Task objective:
From the listing below, pull out each line that contains the word "модами".

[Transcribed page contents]
————————

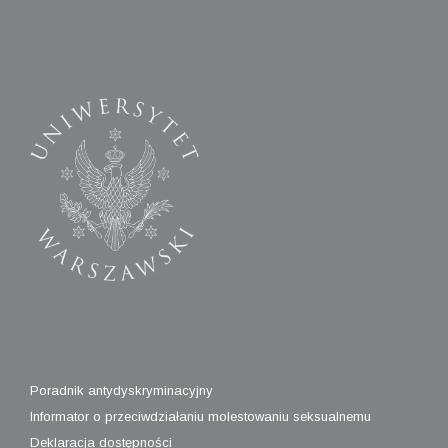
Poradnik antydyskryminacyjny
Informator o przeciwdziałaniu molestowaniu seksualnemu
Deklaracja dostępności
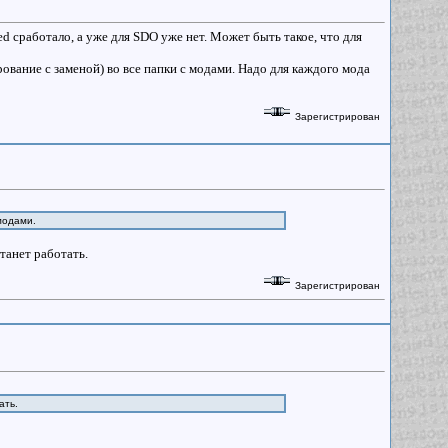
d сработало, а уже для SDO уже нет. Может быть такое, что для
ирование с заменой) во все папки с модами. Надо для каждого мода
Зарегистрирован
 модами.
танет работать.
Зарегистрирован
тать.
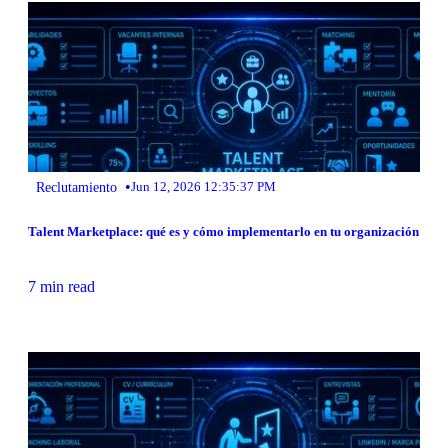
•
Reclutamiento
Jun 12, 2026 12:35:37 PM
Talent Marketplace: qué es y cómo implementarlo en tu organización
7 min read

————————

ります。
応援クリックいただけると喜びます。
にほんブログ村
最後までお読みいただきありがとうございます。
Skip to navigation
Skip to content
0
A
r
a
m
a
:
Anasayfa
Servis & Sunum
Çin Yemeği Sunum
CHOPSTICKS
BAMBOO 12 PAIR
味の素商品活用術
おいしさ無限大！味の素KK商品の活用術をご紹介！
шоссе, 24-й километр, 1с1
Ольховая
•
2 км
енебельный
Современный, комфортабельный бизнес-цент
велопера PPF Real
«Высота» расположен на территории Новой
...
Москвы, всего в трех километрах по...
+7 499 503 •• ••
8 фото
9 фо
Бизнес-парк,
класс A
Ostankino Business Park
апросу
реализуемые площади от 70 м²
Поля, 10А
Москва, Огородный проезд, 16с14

————————

Answer space:
ирование с заменой) во все папки с модами. Надо для каждого мода
 модами.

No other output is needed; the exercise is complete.